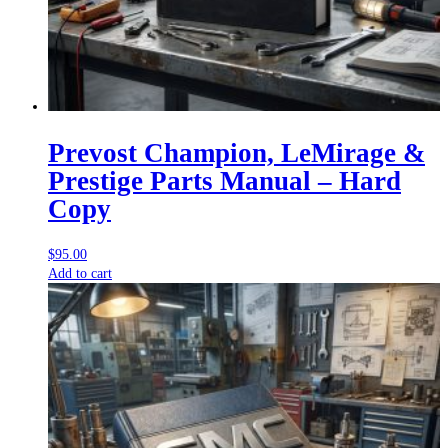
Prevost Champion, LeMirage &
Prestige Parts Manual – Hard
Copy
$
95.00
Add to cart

========================

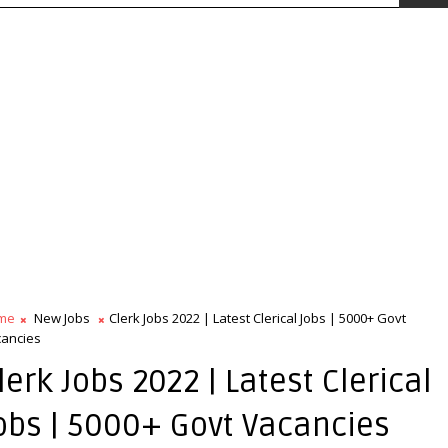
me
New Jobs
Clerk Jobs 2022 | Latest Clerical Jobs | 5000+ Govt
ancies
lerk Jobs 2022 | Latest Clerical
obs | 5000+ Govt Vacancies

========================

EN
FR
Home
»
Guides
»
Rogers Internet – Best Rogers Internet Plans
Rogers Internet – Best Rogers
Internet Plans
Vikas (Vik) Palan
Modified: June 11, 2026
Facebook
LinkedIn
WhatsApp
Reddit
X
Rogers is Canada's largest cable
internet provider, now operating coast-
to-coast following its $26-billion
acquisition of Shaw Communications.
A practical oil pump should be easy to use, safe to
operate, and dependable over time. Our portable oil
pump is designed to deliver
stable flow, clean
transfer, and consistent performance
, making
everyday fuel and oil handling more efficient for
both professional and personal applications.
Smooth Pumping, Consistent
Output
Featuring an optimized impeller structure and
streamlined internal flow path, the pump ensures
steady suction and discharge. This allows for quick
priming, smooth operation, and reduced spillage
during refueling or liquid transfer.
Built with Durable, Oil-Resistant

========================

• **ASSIGNMENT**
From the data, return the lines word for word, starting at the line that contains "Prevost Champion, LeMirage &" and ending at the line that contains "Add to cart", both included.

• **OUTPUT BELOW**
Prevost Champion, LeMirage &
Prestige Parts Manual – Hard
Copy
$
95.00
Add to cart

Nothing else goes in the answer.